**ASSIGNMENT**
Tell how many lines in the following entries include the word "family", giving the figure alone.

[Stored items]
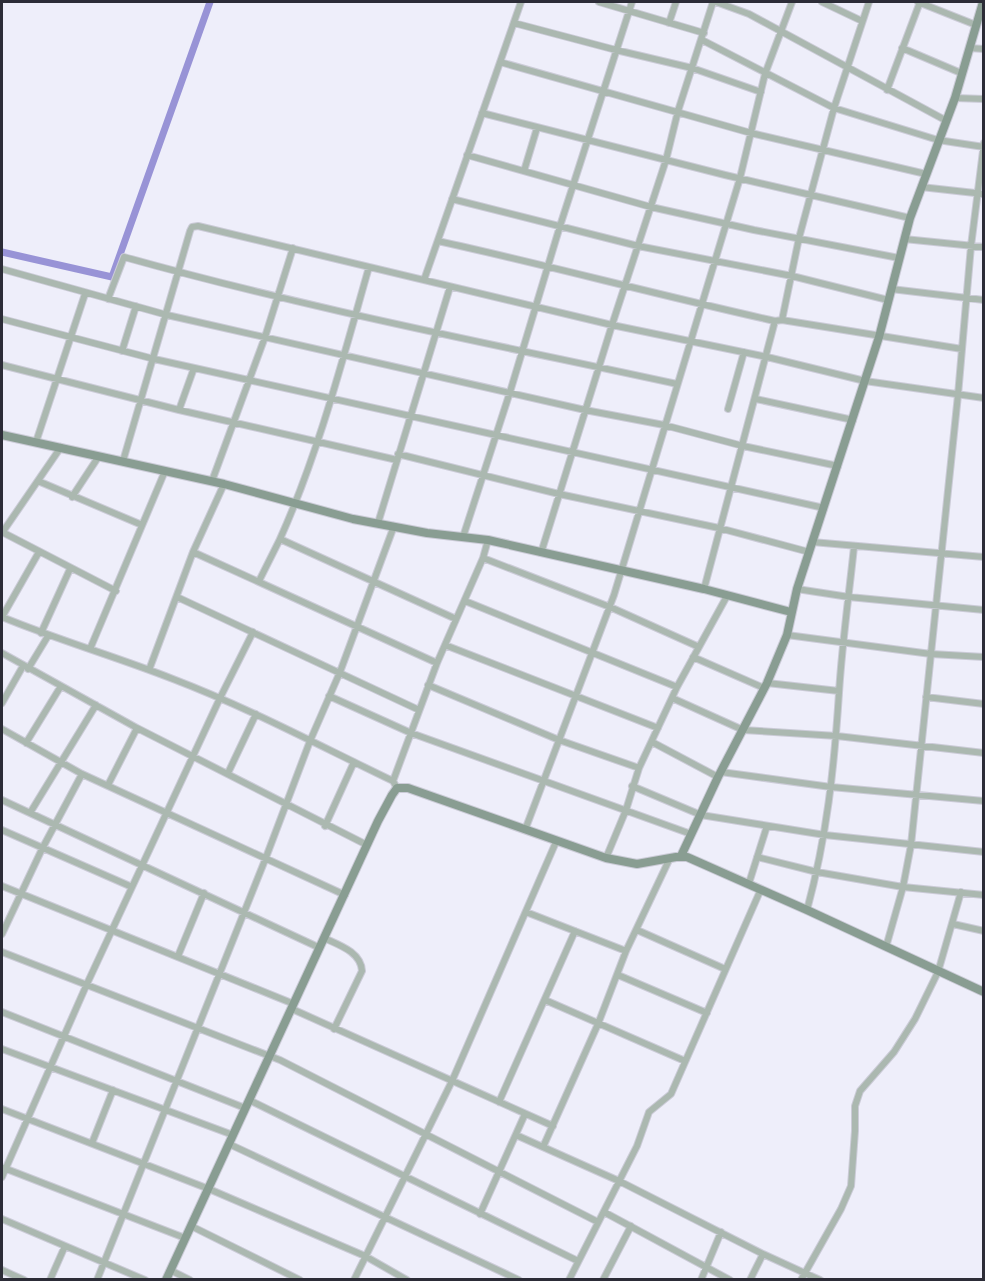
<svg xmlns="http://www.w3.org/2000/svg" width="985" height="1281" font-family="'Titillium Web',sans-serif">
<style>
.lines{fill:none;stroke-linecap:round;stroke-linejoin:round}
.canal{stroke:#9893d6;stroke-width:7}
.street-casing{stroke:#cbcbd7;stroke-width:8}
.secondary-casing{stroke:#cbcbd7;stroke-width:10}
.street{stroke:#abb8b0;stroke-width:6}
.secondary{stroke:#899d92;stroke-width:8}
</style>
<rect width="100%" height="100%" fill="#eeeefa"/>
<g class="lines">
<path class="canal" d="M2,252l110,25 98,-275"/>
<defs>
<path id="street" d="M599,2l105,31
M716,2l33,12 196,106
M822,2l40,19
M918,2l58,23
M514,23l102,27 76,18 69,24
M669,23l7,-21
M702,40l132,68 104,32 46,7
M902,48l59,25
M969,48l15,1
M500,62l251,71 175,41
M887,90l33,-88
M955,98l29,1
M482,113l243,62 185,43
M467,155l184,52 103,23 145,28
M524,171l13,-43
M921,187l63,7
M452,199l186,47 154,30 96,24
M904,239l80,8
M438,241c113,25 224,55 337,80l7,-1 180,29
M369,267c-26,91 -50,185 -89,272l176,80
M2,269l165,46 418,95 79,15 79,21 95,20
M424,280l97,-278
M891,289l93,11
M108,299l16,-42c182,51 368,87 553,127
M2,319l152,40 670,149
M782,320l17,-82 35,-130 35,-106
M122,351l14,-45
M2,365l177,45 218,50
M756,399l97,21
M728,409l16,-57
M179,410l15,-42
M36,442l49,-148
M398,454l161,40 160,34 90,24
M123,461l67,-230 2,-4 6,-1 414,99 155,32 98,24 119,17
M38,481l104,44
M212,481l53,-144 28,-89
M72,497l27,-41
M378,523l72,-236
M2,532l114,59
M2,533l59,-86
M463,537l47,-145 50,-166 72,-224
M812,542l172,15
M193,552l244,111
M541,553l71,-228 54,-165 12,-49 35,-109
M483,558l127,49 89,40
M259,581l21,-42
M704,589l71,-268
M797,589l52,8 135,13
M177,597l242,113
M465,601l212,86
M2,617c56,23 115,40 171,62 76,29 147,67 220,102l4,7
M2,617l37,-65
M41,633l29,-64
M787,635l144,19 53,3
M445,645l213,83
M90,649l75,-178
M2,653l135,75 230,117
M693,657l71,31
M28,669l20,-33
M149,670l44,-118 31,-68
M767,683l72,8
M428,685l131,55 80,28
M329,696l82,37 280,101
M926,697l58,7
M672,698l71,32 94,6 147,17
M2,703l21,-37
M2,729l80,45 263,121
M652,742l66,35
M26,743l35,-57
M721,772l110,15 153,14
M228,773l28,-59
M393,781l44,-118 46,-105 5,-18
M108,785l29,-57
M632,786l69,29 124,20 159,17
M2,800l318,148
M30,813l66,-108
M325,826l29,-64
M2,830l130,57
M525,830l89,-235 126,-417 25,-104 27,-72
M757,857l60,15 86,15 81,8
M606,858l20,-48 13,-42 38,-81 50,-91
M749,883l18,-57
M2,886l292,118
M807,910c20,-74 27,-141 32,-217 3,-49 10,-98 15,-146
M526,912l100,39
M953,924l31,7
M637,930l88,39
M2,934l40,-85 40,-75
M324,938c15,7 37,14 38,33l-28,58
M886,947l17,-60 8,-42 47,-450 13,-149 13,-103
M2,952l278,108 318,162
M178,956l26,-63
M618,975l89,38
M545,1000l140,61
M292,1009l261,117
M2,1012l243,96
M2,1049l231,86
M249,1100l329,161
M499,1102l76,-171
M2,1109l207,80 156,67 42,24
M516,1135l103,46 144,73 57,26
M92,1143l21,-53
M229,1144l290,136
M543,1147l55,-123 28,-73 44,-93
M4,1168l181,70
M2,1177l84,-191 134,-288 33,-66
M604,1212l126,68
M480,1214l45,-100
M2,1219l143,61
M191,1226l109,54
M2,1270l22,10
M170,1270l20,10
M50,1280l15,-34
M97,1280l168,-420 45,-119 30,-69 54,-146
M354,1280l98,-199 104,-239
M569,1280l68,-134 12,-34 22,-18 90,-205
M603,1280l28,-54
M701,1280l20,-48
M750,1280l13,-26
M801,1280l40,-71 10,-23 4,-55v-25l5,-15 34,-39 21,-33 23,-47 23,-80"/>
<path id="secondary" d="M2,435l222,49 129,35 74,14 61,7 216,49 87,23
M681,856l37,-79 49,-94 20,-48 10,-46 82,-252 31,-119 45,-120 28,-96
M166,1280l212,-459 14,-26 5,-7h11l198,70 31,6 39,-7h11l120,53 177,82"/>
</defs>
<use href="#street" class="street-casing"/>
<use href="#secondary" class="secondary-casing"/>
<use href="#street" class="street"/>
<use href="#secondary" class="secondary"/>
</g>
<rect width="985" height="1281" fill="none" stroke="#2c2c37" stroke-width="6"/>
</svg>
* * *
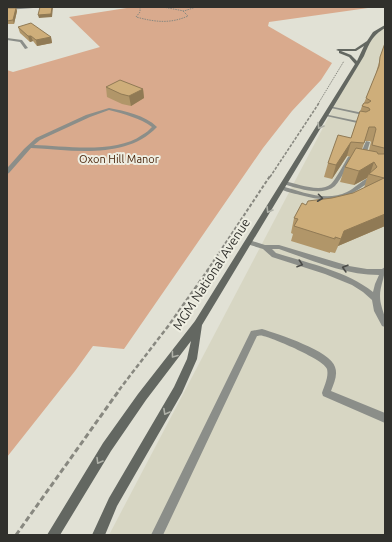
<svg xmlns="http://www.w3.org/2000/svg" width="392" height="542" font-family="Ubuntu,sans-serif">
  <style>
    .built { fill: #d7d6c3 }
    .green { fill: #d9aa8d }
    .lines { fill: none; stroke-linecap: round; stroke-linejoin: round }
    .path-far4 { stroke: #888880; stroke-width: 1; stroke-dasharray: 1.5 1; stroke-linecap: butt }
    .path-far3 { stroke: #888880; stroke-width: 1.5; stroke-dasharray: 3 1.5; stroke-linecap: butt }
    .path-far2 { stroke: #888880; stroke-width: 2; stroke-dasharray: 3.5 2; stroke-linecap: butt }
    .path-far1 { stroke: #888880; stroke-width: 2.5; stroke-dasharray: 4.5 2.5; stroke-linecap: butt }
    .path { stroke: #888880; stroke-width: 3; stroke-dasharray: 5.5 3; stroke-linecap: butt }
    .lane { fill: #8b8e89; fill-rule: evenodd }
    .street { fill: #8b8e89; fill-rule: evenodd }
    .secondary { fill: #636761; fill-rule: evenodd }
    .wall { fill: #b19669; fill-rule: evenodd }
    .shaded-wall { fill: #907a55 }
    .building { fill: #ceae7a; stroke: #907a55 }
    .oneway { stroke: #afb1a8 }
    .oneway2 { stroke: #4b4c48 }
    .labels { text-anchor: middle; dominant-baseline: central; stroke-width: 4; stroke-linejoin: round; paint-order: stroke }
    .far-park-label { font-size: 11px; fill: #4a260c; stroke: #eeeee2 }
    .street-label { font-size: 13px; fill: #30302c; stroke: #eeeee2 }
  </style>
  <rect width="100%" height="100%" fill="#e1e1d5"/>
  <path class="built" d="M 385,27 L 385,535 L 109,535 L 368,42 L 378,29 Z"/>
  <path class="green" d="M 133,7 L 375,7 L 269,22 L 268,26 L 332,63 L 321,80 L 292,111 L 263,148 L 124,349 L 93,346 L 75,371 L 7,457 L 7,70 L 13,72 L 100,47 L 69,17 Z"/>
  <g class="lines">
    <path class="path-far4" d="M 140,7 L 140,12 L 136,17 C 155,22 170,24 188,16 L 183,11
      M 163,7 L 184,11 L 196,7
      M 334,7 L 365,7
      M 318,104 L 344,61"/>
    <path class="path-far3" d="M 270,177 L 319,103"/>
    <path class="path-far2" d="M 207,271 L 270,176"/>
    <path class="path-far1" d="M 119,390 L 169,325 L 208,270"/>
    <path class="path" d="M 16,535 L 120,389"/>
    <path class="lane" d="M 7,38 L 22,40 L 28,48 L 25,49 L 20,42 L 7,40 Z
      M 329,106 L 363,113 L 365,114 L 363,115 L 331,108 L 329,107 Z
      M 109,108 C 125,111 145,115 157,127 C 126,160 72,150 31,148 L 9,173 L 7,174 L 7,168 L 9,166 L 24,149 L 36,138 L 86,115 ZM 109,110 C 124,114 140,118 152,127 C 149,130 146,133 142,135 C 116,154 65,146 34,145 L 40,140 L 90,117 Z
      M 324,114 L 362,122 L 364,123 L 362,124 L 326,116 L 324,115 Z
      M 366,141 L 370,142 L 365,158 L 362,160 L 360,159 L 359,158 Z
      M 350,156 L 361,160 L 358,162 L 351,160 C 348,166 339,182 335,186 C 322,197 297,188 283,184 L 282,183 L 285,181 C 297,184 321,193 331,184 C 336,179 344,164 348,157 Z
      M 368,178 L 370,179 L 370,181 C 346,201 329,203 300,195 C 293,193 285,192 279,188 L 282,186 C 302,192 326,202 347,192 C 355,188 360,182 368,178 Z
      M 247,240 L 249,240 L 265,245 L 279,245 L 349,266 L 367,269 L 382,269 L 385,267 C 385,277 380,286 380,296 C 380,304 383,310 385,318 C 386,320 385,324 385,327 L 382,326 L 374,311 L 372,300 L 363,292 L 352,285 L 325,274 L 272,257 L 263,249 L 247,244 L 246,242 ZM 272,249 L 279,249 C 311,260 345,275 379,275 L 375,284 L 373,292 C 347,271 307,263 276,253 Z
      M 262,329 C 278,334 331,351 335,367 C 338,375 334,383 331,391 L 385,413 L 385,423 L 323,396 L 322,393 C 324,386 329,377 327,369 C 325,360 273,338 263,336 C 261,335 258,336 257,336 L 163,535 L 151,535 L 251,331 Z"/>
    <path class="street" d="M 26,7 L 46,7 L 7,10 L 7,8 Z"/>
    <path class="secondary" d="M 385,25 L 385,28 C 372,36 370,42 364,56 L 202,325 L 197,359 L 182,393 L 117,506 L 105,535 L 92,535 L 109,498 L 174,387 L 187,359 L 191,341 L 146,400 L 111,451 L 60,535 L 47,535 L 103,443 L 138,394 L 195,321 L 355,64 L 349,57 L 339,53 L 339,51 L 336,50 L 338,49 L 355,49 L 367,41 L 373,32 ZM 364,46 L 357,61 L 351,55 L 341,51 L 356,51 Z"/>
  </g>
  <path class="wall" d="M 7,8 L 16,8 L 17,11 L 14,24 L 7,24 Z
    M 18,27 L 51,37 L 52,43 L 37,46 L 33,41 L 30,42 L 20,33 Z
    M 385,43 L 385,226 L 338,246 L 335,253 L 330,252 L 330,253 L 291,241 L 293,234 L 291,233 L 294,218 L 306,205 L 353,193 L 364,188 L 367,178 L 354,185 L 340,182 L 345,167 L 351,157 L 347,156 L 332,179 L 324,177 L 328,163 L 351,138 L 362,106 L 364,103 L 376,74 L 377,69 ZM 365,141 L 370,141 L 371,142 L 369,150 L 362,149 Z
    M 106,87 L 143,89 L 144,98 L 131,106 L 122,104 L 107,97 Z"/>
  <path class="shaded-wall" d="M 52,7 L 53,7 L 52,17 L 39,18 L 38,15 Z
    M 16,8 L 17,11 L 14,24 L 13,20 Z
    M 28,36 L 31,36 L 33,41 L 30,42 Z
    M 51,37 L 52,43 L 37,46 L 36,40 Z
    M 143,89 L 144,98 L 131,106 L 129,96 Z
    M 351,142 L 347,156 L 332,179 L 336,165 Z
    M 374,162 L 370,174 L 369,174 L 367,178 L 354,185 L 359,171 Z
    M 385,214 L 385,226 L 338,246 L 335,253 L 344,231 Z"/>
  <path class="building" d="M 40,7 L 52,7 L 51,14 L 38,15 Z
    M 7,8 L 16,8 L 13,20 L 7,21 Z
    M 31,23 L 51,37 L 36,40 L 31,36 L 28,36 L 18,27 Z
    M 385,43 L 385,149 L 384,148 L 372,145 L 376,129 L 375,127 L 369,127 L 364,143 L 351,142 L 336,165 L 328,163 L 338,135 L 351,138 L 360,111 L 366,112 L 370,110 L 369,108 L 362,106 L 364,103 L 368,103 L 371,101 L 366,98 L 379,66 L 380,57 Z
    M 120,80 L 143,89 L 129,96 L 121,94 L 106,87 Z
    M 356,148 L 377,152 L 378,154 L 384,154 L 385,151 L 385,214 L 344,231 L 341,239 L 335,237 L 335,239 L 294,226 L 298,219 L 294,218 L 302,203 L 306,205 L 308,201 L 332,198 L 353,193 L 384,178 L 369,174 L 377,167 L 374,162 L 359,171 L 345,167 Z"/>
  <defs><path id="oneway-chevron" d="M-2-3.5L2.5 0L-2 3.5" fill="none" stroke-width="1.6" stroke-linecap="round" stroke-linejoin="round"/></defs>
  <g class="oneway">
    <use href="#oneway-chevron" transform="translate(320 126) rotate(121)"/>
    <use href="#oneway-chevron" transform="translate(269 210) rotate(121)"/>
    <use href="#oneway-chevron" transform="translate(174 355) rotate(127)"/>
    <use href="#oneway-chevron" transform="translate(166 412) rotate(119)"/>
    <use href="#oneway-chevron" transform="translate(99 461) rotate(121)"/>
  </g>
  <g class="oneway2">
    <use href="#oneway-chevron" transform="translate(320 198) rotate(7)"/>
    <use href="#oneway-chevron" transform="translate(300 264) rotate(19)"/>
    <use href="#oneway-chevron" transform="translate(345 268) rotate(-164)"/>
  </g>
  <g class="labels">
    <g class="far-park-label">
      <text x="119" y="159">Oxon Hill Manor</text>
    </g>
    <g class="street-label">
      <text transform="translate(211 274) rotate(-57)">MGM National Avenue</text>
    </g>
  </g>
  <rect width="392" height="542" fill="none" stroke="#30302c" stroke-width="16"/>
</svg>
--
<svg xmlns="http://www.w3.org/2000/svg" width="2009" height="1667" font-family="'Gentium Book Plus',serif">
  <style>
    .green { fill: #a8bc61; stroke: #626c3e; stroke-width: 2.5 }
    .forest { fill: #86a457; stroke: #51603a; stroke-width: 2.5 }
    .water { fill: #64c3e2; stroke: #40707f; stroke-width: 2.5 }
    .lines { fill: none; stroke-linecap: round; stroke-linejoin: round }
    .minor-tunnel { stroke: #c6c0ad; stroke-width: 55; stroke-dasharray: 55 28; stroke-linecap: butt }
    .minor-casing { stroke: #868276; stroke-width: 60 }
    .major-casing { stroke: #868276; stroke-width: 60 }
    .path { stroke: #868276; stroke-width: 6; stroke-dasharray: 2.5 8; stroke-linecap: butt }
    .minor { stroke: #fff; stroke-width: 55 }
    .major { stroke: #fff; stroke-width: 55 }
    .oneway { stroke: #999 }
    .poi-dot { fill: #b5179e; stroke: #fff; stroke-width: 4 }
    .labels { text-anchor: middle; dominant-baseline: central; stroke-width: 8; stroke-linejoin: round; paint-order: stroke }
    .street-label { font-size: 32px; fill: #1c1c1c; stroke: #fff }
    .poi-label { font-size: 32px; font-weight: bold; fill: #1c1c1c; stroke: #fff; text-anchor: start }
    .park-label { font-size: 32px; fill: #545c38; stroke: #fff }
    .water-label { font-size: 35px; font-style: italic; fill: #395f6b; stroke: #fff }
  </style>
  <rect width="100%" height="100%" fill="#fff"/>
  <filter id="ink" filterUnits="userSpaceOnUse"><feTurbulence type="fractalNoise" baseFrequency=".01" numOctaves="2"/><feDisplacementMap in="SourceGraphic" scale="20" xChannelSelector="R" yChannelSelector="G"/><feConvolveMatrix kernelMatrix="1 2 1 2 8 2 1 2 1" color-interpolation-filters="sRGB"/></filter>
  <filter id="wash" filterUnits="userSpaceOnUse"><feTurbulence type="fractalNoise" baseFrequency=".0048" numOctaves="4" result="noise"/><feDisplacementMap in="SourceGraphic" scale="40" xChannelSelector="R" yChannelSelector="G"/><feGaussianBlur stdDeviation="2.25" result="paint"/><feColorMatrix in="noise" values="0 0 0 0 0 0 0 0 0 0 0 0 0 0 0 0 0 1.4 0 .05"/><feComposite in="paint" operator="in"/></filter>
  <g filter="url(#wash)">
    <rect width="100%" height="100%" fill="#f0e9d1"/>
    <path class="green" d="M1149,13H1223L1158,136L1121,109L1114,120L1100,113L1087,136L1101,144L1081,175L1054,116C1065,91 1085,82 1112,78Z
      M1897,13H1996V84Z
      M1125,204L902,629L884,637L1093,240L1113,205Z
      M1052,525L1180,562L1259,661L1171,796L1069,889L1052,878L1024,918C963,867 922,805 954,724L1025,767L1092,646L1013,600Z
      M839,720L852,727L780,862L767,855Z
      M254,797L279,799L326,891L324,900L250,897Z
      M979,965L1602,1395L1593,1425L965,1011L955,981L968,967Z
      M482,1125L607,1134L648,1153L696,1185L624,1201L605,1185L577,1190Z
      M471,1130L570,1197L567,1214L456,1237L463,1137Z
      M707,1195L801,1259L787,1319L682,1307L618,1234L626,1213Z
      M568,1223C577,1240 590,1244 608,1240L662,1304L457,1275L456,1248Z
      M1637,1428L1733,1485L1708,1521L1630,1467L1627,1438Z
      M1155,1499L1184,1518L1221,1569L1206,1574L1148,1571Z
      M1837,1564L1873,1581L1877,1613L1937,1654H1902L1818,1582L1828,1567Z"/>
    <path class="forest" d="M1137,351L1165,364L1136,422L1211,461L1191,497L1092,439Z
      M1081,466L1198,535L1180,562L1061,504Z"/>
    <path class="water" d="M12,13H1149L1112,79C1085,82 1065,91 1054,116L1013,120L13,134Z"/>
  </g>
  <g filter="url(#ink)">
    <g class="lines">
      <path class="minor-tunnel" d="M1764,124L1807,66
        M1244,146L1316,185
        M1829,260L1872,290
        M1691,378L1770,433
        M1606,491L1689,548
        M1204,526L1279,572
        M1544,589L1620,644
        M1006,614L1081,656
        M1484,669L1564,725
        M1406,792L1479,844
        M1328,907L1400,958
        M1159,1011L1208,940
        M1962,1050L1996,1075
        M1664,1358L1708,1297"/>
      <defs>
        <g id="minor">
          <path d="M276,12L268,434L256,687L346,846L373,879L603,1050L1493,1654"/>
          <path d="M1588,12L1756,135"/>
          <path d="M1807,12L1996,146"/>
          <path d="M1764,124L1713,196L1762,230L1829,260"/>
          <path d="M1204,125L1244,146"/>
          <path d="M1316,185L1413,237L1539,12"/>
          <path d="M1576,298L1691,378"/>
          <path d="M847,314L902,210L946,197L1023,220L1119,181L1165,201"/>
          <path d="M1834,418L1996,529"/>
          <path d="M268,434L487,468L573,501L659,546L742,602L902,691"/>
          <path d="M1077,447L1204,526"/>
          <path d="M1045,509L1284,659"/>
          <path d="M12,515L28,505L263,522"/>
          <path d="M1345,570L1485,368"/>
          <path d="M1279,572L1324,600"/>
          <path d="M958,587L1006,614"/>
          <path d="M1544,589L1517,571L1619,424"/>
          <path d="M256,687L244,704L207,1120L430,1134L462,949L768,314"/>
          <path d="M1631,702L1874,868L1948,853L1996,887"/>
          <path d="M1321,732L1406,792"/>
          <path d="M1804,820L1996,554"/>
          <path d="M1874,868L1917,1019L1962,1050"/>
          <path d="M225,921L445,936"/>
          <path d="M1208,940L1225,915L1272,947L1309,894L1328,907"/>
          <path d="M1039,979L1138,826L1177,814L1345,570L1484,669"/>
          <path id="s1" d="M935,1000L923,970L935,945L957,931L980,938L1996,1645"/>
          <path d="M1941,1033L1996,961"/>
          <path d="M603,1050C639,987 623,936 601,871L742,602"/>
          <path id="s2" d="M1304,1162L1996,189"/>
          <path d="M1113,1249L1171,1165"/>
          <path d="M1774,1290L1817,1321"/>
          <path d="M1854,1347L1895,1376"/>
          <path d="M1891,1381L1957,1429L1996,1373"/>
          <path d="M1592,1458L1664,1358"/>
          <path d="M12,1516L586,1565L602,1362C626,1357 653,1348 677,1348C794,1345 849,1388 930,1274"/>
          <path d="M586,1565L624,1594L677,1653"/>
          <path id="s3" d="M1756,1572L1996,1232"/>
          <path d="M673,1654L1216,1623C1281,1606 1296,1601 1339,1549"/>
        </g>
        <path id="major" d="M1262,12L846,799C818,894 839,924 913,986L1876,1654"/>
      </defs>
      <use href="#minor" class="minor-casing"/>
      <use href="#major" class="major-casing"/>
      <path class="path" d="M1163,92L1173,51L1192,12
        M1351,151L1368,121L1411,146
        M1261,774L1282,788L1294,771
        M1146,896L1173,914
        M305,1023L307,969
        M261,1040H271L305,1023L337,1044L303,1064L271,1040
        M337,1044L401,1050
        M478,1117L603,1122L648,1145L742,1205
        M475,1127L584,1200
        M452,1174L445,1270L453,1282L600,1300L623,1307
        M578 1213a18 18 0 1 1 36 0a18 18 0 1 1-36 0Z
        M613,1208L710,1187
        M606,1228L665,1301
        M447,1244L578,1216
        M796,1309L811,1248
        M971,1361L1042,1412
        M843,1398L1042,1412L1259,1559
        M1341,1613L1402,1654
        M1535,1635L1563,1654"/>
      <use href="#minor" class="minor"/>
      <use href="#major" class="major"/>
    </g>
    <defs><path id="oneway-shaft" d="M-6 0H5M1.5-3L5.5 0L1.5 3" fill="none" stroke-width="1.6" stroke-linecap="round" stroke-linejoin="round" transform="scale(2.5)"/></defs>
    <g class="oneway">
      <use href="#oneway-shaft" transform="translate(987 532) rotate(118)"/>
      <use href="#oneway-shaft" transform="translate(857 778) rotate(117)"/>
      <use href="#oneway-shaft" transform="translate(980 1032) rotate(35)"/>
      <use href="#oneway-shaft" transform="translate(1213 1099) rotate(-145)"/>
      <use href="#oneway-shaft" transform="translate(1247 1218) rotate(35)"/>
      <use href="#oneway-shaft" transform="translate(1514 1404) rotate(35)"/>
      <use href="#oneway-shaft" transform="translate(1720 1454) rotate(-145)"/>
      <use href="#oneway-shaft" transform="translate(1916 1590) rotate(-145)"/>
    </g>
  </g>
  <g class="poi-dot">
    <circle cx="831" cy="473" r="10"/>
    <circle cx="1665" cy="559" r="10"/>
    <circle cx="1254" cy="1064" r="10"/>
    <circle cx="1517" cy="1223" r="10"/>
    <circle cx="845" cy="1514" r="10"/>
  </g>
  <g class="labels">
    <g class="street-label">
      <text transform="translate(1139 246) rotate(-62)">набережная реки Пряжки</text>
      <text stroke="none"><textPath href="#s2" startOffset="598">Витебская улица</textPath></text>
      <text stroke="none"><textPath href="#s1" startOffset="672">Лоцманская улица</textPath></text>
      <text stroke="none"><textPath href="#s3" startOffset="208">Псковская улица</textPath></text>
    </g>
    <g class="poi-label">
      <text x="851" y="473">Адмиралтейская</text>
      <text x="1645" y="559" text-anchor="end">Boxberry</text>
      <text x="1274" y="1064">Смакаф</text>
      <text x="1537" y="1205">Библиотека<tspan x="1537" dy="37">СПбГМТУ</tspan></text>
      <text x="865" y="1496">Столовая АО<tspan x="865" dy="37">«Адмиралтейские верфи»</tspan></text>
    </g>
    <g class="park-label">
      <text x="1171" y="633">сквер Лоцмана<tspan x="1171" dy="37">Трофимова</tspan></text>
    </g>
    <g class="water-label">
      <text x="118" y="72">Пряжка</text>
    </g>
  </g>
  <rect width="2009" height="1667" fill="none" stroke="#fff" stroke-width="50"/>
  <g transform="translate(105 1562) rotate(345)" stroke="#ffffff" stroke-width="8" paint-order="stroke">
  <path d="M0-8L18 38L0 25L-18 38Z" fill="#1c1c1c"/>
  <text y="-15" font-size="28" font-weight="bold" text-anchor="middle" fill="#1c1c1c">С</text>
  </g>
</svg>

**EXERCISE OUTPUT**
3